One of the most important elements of managing across cultures is developing trust. Because a global business is so expansive, it is costly and sometimes unreasonable that a team gets together face to face to discuss projects and strategies. Most multinational groups use technologies, such as Skype, and form virtual teams to have meetings. With limited physical interaction and a translator, it can be difficult for virtual team members to really get to know one another and develop sufficient trust needed to accomplish the goals of the company. Most of the actual work will happen outside of the meetings and video chats. Managers must have trust in others that they will effectively carry out the plans that were made at those meetings. One of the best ways to gain the trust of others is leading by example. Set objectives during the meetings and then accomplish them in a timely manner. Another attribute that is essential for any international manager is having a global mindset. Fostering a global mindset is all about becoming knowledgeable of other cultures and the appropriateness of actions under specific contexts. For example, a hilarious action amidst a comedic situation in England might be very offensive if it occurs in China. The book of management that we study from explains the difference between high-context cultures and low context cultures. High-context cultures are much more aware of their surroundings and have a heightened perception of what is and is not appropriate at any given moment. A list of highcontext cultures includes the Japanese, Chinese, Korean and Arab cultures. Low-context cultures tend not to let contextual variables determine appropriate behaviors as strictly, but there are certainly still times when something would be considered inappropriate.

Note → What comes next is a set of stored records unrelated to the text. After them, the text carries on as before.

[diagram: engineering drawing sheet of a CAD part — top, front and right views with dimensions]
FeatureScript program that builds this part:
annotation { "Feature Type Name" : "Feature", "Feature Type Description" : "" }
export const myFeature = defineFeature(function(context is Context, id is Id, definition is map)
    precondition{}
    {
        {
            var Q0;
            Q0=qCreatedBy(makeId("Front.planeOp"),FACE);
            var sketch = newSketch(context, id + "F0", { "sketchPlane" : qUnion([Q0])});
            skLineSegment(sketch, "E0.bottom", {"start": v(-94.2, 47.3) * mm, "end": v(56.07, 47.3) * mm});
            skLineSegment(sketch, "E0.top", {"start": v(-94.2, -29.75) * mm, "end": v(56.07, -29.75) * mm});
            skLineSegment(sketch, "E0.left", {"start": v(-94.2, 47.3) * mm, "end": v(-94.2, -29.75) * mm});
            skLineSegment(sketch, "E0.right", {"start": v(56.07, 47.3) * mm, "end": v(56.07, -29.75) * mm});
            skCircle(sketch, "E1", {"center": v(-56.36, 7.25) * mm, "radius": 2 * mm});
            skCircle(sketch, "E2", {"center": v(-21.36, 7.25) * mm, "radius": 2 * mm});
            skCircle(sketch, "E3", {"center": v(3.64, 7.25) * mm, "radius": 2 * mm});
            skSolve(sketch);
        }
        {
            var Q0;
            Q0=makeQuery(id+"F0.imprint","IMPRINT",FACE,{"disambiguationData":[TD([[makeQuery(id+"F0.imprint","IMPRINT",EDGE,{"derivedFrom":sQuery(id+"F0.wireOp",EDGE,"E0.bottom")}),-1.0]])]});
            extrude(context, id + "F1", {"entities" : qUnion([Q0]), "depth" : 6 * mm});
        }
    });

American, German, Swiss and English cultures are some examples of low-context cultures. A multicultural manager must be culturally aware of, at minimum, the cultures of those who work for him/her. Being

culturally ignorant is a quick way to offend a team member and lose not only their trust, but perhaps their business. The key to successful relations is being culturally intelligent. Multicultural organizations have greater potential for creativity and productivity than a single-cultured organization ever could. With more cultures come more ways of thinking and more resources to utilize. It is important that the greater abilities are managed and controlled. Although some think that cross-cultured businesses will create strife among nations, a wellknown scholar and consultant on international trends, Jagdish Sheth, believes that increased global interaction will not stir up a clash of cultures, but will lead to a more culturally integrated world. The Japanese will learn of African cultures. Americans will find ways to incorporate Chinese culture. In order It is time to make use of our different ways of thinking and accomplish our goals for the well-being of the global economy.